*** Source material ***

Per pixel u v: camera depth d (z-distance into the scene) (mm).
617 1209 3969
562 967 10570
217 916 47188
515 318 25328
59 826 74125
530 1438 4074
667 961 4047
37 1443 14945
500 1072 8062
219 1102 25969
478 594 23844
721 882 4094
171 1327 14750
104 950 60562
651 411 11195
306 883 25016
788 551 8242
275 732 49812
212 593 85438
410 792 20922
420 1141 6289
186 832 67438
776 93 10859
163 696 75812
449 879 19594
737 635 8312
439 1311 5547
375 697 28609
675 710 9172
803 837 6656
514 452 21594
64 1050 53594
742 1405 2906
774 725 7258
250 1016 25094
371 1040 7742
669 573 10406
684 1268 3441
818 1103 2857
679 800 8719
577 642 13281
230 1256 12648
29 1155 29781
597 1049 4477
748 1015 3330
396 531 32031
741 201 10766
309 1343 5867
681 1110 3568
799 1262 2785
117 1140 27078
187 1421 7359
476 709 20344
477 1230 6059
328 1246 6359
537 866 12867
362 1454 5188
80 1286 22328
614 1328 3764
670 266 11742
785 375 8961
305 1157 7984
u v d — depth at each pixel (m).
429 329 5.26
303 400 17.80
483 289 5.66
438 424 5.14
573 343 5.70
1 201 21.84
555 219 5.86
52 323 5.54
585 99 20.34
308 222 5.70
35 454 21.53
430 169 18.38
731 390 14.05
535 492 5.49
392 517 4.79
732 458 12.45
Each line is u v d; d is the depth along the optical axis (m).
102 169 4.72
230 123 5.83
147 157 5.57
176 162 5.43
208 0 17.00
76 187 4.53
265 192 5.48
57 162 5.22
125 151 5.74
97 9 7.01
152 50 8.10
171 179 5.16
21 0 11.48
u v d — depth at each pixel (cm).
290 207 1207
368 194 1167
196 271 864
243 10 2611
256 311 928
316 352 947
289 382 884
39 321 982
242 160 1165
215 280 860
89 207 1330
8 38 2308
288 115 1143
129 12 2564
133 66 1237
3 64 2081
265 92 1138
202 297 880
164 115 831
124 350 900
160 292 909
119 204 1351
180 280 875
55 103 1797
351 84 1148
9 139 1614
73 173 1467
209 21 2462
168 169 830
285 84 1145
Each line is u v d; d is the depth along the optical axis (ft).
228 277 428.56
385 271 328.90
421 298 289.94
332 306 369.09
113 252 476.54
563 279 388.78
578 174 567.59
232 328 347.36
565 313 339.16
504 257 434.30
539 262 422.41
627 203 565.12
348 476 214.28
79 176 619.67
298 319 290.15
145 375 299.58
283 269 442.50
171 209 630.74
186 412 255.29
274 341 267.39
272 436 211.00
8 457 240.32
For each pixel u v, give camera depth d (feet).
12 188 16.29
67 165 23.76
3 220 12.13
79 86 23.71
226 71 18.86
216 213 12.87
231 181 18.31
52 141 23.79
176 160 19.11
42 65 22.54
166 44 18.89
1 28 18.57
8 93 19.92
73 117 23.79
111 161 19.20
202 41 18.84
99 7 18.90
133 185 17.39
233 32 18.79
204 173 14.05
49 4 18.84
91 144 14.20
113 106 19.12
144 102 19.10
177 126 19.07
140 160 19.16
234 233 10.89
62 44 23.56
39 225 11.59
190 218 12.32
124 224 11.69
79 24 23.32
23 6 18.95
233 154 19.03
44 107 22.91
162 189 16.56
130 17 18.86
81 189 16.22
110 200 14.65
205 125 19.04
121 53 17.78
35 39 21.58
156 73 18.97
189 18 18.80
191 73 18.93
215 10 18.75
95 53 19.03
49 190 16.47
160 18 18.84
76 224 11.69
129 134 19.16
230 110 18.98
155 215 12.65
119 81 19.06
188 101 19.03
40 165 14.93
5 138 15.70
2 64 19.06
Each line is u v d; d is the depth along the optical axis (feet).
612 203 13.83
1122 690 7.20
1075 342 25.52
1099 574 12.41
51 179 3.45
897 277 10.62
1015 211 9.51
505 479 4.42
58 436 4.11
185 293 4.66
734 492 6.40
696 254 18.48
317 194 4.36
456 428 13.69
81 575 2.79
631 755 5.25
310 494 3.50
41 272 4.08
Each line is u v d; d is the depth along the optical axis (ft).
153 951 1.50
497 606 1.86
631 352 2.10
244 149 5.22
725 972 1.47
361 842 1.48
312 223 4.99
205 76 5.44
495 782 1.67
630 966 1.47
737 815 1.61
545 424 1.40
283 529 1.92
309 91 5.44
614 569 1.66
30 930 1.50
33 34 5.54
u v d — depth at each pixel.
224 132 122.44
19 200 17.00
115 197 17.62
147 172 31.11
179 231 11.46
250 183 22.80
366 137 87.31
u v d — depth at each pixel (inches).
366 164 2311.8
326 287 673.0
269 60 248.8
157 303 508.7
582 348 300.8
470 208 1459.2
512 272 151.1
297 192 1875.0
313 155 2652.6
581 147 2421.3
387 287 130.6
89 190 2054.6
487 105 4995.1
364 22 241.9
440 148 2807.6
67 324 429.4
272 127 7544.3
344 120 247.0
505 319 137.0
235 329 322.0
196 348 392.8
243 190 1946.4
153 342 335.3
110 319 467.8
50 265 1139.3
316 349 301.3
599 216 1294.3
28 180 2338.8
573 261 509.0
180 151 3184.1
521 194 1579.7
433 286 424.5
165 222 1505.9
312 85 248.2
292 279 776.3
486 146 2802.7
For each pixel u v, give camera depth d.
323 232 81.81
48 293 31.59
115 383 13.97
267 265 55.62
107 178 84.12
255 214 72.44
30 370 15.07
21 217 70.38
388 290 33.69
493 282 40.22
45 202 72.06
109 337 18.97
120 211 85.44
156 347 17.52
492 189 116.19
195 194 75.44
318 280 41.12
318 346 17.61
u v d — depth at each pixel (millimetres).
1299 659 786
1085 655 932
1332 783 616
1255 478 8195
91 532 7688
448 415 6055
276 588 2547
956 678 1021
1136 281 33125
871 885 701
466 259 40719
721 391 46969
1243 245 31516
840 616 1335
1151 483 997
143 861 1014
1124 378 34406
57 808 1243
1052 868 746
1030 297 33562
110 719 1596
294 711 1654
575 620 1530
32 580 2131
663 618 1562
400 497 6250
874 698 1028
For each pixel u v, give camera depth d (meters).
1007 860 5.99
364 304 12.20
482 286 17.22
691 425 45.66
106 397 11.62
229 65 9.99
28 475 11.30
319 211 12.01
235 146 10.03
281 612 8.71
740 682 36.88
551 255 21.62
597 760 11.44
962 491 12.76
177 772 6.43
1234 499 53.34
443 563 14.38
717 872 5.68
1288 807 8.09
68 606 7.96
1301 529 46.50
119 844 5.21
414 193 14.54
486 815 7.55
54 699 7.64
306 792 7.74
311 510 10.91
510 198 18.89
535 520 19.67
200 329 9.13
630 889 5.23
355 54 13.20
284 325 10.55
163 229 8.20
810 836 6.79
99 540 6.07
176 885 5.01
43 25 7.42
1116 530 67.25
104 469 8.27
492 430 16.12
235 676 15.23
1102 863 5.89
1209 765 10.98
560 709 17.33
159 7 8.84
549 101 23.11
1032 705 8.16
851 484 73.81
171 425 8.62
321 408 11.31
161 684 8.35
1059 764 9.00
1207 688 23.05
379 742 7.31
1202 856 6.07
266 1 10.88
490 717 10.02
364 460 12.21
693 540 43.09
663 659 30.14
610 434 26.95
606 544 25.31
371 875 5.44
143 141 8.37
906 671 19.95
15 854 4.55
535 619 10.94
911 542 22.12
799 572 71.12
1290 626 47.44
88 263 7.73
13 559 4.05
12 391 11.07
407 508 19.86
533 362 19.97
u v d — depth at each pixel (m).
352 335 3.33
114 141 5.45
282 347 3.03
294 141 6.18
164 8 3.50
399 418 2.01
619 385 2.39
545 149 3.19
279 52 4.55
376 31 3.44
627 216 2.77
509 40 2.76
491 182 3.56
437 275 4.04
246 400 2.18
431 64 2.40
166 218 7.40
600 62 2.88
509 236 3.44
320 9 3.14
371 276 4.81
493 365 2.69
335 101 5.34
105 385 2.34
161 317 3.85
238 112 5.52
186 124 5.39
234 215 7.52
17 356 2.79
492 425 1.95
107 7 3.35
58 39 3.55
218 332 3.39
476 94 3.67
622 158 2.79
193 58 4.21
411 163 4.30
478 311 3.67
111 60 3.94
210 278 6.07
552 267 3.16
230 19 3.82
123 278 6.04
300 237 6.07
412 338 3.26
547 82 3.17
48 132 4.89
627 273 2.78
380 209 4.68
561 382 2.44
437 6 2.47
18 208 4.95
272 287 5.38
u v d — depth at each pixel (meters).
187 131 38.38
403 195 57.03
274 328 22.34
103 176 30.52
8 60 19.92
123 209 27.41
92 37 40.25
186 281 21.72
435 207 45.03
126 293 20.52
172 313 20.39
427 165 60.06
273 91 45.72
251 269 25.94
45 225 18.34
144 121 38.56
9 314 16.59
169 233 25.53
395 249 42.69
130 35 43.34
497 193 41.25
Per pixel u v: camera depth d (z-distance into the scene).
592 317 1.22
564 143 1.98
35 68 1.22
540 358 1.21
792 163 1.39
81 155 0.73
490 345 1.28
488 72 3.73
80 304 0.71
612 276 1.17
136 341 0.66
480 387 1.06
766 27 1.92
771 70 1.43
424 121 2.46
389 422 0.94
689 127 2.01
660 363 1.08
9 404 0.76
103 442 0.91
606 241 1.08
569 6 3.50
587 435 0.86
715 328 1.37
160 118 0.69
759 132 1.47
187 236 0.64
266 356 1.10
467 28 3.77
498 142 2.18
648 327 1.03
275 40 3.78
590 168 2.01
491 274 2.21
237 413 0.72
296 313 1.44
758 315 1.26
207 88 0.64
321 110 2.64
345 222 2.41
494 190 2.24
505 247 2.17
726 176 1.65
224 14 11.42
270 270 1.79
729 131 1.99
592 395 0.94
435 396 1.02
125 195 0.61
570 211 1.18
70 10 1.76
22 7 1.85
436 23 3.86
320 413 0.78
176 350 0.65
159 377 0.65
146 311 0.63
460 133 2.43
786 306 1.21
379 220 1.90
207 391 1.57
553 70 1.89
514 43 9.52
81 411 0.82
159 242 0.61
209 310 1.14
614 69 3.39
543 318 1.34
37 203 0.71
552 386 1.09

*** End of Source material ***

## What to work on
Taking the entries from their first line through the line with "275 732 49812", inclusive, restate each line word for word and give nothing else.

## Result for this task
Per pixel u v: camera depth d (z-distance into the scene) (mm).
617 1209 3969
562 967 10570
217 916 47188
515 318 25328
59 826 74125
530 1438 4074
667 961 4047
37 1443 14945
500 1072 8062
219 1102 25969
478 594 23844
721 882 4094
171 1327 14750
104 950 60562
651 411 11195
306 883 25016
788 551 8242
275 732 49812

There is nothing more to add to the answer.